━━━ Data excerpts ━━━

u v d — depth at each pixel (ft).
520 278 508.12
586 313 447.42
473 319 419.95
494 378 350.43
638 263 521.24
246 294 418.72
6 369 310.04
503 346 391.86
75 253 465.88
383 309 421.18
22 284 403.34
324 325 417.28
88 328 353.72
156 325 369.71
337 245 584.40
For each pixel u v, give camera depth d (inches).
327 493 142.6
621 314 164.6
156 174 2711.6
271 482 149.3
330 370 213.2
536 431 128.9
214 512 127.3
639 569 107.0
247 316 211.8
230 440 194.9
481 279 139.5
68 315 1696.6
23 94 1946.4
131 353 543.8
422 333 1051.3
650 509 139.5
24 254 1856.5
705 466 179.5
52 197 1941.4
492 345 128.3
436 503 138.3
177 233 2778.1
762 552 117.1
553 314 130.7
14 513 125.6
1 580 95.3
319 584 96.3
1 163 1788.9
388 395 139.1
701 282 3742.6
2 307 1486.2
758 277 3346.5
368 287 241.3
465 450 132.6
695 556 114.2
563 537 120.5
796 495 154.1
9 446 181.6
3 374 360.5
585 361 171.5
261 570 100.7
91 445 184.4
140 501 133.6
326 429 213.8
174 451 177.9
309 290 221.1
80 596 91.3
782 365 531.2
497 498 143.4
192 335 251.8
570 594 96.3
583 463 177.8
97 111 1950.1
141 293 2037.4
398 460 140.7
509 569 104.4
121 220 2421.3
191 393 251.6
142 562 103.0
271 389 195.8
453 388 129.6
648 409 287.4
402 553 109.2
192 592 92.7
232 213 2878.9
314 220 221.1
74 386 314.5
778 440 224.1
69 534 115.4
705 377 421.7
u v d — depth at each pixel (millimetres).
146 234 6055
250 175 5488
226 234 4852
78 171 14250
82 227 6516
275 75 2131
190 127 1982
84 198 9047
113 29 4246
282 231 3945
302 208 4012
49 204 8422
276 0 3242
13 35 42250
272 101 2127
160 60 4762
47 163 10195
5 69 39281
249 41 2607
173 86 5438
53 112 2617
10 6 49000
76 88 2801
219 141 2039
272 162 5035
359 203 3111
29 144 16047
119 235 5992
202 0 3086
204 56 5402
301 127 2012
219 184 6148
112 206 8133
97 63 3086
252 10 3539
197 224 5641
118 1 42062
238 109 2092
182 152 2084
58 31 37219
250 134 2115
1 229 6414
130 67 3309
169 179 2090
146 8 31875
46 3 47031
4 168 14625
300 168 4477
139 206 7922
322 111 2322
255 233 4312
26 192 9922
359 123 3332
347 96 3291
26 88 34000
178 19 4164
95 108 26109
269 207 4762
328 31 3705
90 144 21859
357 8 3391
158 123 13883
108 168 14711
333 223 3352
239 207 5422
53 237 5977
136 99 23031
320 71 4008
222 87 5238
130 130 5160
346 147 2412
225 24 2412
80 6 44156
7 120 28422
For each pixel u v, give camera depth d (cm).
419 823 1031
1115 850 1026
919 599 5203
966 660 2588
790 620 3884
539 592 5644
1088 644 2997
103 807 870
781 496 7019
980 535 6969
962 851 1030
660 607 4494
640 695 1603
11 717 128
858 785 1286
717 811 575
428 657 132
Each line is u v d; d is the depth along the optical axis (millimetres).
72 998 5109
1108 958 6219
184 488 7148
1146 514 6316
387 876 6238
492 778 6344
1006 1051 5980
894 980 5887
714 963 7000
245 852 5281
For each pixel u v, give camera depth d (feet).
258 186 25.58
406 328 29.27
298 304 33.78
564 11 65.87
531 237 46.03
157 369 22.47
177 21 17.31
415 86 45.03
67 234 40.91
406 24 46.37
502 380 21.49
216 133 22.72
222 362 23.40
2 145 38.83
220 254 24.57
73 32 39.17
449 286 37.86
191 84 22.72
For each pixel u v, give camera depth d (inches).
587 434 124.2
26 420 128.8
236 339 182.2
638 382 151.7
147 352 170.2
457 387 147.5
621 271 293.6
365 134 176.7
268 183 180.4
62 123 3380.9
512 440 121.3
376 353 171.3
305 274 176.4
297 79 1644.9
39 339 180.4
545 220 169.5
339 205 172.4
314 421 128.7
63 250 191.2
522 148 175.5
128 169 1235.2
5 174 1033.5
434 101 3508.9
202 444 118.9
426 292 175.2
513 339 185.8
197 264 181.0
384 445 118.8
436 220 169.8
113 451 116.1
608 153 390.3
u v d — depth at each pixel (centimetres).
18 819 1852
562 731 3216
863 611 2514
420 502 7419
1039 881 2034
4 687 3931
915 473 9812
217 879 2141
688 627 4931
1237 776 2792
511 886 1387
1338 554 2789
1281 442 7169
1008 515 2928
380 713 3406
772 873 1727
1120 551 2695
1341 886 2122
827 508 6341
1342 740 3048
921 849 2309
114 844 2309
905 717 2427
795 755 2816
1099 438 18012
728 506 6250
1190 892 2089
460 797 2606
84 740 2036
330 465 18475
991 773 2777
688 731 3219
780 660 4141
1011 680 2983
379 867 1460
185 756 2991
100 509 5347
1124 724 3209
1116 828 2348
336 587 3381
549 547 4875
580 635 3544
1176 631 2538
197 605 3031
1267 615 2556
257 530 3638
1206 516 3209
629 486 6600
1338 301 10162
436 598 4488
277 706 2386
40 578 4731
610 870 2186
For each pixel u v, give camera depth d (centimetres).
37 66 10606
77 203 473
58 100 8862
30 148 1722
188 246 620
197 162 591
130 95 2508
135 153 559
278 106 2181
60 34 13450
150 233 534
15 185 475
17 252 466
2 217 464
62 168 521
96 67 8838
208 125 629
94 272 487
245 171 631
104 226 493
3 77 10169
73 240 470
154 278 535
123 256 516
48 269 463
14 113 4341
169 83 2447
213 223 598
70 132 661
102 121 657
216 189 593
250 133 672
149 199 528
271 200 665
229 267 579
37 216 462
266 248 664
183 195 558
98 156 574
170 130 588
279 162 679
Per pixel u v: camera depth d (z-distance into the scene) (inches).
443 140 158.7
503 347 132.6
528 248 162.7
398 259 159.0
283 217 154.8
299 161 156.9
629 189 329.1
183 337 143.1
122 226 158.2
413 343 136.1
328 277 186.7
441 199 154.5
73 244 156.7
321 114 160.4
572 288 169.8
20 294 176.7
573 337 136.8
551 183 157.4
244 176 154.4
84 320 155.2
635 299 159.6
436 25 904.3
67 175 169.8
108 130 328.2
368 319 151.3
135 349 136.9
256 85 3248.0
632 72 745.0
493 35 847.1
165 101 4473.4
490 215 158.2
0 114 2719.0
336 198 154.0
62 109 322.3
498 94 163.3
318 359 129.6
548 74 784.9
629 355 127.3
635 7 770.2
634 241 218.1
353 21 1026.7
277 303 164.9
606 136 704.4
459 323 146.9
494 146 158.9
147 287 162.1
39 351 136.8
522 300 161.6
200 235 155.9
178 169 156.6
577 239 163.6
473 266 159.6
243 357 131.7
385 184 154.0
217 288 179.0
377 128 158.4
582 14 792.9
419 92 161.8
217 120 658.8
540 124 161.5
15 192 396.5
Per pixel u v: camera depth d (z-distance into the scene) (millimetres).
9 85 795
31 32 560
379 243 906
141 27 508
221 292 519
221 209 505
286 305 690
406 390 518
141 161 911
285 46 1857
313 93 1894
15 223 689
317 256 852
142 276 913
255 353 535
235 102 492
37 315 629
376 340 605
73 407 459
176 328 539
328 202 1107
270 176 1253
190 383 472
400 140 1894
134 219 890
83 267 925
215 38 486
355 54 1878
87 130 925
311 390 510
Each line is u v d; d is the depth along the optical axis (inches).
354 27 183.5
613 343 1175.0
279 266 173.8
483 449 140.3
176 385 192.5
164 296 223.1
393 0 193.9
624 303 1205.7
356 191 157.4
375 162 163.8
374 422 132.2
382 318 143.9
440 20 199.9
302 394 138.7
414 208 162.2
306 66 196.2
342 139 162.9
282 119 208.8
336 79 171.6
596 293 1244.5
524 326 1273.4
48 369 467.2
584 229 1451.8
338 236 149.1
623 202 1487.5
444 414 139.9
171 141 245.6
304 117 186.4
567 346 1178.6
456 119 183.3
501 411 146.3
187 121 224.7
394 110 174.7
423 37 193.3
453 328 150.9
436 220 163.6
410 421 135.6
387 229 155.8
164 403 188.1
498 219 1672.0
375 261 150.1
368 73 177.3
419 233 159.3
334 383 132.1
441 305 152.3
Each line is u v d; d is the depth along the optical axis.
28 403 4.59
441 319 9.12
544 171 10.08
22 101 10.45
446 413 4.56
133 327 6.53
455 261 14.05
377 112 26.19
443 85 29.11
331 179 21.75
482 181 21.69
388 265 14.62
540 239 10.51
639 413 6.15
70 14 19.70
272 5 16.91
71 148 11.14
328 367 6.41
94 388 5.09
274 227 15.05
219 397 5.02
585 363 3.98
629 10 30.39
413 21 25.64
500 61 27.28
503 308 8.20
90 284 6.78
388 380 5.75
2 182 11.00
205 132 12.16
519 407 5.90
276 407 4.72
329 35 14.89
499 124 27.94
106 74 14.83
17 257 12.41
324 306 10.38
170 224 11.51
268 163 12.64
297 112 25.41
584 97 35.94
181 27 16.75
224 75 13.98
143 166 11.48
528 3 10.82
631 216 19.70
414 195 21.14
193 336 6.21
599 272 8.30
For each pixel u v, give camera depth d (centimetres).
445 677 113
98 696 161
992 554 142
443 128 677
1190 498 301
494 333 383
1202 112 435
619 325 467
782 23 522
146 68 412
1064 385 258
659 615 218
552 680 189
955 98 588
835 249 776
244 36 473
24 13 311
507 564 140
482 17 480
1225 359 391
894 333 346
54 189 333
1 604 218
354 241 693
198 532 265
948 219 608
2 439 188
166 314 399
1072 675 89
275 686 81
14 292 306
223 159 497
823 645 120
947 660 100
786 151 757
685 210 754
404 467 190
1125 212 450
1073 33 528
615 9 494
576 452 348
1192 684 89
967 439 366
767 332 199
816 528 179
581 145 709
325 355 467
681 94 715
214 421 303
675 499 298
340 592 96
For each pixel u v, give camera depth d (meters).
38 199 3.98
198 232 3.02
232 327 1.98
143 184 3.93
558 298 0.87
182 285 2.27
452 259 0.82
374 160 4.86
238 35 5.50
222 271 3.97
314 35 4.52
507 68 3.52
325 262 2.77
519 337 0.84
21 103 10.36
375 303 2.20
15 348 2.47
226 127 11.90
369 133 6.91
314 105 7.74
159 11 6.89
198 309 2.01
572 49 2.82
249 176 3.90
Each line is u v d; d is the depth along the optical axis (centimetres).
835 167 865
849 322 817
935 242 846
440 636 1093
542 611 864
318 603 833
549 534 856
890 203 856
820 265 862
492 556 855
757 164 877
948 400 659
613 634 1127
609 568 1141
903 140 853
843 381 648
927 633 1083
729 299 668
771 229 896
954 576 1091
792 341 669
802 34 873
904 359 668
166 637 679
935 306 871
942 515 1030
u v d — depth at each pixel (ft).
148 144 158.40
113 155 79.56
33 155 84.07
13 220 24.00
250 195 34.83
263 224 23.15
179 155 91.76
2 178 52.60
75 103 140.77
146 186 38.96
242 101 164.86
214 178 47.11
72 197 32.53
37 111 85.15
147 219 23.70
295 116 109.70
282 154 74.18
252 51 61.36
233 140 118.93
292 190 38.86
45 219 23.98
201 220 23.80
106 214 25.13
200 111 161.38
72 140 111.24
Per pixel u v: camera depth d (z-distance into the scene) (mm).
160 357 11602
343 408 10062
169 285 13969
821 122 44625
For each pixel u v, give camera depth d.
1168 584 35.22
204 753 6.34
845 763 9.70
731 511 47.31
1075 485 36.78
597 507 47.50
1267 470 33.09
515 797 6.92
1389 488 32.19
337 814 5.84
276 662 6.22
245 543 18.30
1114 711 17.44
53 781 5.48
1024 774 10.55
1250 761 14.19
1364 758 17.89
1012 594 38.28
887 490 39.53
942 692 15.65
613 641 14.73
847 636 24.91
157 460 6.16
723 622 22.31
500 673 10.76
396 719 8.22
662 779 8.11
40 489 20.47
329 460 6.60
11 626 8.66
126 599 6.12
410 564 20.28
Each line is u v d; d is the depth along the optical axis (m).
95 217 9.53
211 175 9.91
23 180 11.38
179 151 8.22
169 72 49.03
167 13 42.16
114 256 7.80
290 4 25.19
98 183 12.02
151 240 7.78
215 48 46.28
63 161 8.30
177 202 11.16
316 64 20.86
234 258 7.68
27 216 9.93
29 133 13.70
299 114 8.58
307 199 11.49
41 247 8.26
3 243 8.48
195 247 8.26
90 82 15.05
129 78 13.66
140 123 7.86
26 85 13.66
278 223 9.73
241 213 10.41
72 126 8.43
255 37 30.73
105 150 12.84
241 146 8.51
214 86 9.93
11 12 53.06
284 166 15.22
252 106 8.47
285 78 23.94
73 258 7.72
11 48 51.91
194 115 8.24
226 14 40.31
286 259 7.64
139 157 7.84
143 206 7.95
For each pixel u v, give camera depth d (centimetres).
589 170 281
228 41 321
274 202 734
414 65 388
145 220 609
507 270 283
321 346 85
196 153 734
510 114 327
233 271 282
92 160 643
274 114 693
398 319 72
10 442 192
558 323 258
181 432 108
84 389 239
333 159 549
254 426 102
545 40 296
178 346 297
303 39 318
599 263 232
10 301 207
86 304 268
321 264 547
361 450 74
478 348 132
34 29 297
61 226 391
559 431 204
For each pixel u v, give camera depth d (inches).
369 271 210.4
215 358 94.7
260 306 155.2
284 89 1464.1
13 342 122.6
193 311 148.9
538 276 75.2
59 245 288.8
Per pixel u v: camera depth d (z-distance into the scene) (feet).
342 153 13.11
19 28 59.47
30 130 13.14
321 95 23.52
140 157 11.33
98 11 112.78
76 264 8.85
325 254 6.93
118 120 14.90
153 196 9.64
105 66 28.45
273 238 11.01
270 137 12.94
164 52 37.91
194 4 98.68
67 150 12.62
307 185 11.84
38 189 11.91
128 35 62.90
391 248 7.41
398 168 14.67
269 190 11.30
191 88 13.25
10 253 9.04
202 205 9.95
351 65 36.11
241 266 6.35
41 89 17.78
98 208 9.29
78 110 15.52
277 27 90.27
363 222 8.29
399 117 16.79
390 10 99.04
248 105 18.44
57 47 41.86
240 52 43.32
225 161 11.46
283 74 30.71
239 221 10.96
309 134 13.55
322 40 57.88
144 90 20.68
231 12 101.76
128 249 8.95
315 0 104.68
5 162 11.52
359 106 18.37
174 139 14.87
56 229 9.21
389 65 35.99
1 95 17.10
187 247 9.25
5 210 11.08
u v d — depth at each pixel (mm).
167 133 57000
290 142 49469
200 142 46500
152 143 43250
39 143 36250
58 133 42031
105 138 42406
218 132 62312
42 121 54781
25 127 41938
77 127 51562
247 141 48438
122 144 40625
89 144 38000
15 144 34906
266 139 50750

━━━

What is expected: Find every line of the data above that holds the word "into", then state how many there are and nothing else.

Reply to the task: 4